MAS extinction: Apple letting a certificate die isn't a security issue, just an embarrassment
Several Mac developers woke yesterday to find customers unable to use software sold via the Mac App Store (MAS) after Apple let a digital certificate lapse. But security wasn't breached.
When you hear the phrase “digital certificate expired,” you probably immediately assume something terrible happened, your security has in some way been impaired, and you need to take action. Fortunately and unfortunately, that’s not what happened yesterday. Rather, Apple failed to renew a critical digital certificate related to the Mac App Store, and some apps couldn’t be launched or failed as a result of OS X being unable to validate them.
Digital certificates combine cryptographic information with metadata that can include explicit details, such as the date on which it becomes valid and the date after which it should no longer be accepted. The certificate takes the plainly readable text, including expiration date, and encrypts it in such a way that only a party that possesses the private half of a public-private encryption key pair—a fundamental component of many kinds of Internet validation and session security protocols—could have done so.
In this case, this allows OS X to be sure that the software running is a version downloaded from the Mac App Store, instead of something else. With an expired certificate, the software can’t determine that. Instead, it reports the app has been damaged and suggests a user delete and re-download it—which wouldn’t solve the problem.
This is embarrassing, because Apple should have a master tracker and multiple people responsible for ensuring the renewal of all their digital certificates, domain names, and the like—critical pieces of integrity, security, and navigational infrastructure that are directly tied in with the trust of an organization.
Roots of trust
I’ve written many times in this column about how trust on the Internet typically descends from a root of trust. While many aspects of the Internet are decentralized and lack central control, others are deeply hierarchical, although there’s no top-down enforcement to choose one or another.
Take DNS (domain naming system), the protocol that’s used to turn human-readable domain names into Internet Protocol (IP) addresses that are used by system software to direct traffic to the right destination. DNS is decentralized, in that no central authority registers all domain name to IP address mappings. Instead, there’s a hierarchy from the root (literally
. or a dot) through top-level domains (.com, .nz, .aero) to second-level domains (macworld.com, co.uk, and the like) and so on. At each level, delegation takes place.
But DNS has central points of failure: all Internet-enabled devices point to the root to figure out how to descend delegations and find the right domain-to-IP conversion. The root is a number of machines distributed around the world.
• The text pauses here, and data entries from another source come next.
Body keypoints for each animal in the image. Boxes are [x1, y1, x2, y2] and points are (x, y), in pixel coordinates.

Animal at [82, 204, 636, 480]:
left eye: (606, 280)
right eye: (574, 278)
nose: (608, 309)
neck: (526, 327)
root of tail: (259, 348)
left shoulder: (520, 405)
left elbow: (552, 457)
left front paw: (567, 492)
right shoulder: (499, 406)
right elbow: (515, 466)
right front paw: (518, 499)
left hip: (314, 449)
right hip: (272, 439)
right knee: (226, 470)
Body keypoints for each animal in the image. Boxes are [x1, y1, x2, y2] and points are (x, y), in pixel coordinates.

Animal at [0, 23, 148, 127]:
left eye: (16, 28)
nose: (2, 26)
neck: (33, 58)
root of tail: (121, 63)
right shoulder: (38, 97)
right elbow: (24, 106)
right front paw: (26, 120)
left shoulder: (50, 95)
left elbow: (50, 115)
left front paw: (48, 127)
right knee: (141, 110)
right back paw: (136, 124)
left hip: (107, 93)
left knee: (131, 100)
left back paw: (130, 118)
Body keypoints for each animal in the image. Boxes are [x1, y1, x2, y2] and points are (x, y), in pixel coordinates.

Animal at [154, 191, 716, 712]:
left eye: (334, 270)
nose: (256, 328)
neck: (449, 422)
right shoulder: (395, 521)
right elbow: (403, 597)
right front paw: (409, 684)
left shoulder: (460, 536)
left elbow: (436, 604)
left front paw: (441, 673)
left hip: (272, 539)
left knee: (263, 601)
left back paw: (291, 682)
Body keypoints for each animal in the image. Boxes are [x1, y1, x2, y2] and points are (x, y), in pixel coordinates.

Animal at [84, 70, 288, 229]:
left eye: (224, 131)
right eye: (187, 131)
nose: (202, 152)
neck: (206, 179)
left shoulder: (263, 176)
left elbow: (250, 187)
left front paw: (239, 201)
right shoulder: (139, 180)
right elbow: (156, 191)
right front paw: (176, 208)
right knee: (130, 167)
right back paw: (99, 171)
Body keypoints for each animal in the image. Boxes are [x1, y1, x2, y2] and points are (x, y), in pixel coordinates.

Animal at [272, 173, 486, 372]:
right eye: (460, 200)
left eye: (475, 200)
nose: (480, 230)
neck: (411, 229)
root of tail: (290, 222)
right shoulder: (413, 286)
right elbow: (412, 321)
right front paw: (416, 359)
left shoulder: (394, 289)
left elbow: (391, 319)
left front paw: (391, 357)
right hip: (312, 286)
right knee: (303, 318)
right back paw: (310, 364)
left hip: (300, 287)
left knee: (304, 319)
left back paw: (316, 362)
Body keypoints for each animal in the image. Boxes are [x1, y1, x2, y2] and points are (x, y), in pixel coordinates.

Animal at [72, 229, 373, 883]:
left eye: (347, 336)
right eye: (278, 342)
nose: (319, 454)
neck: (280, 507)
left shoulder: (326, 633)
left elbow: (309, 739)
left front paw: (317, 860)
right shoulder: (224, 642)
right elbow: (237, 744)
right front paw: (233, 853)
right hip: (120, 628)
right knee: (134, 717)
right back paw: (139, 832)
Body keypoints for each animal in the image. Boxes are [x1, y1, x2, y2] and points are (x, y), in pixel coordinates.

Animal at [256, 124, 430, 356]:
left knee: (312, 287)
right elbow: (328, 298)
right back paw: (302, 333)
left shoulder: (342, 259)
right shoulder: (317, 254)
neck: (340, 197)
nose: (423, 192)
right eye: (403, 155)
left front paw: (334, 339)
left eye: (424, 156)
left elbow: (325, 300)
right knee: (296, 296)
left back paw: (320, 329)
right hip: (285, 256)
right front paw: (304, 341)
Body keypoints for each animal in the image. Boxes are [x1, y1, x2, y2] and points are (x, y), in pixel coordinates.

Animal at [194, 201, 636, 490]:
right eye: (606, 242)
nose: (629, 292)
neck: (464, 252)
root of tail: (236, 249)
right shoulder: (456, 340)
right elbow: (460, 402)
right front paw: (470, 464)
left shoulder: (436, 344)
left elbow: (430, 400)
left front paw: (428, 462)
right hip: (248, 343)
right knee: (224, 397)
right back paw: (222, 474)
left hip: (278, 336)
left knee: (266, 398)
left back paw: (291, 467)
It’s possible—and was tried years ago—to establish alternative DNS roots and domain-naming systems, but those almost entirely failed to take hold because the current domain systems works just well enough.
It’s not secure, however. While efforts have been made over many years to build cryptographic elements into DNS, and some progress has been made, there’s no way to be sure on any given local area network that a legitimate domain lookup has occurred. (This is called DNS poisoning when such hacks occur.)
Digital certificates, on the other hand, rely on an extensive cross-checks using certificate authorities (CAs), information about which is built into operating systems and separately into some browsers, like Mozilla’s Firefox. CAs counter-sign digital certificates, which allows any device receiving a certificate to validate that the plain-text portion hasn’t been tampered with.
When a certificate fails—whether through an accidental expiration or due to tampering—it’s a reasonable precaution for software to act as if the sky is falling, because there’s no good reason it should fail unless an attack or compromise is underway.
I bring up DNS above, because one of the most common attacks to hijack secure traffic involves suborning a certificate authority (something that has happened with too much frequency) and then poisoning DNS, sometimes at a national level, as in Iran. This lets a fraudulent, but legitimately verifiable certificate be assigned with an illegitimate DNS lookup. It redirects a user’s device securely—to the wrong place.
When the unthinkable happens
But you can approach this from a variety of angles. Apple wasn’t prepared for a certificate failure of this kind, building OS X to assume the software was at fault, rather than Apple. And, to be fair this is a sort of epochal event: It should happen never, or failing that, so rarely as to be implausible.
And yet because Apple’s infrastructure is seemingly so brittle, not only did it happen, it inconvenienced an unknown number of Mac App Store software purchasers, while offloading the frustration and customer-service load to developers.
Apple has reissued its Mac App Store certificate with an expiration date of 2035. But this isn’t a good idea, either. Short-term expirations of a year or two prevent future unexpected and unintended exploitation of integrity guarantees present in digital certificates. Even though Apple controls the use of this certificate, it implies a lack of trust in its ability to remember as a corporate entity to renew it again.
Having caused hundreds of thousands to millions of dollars in lost productivity and staff time to users and developers alike, this might cause more developers to rethink their relationship with the Mac App Store. Its primary advantage is access to iCloud as a means of syncing or storing data, like preferences, instead of requiring the use of Dropbox or developers building their own sync systems.
Some developers discontinued MAS versions an OS X release or two or three ago. This may cause some to reconsider the App Store advantage once again.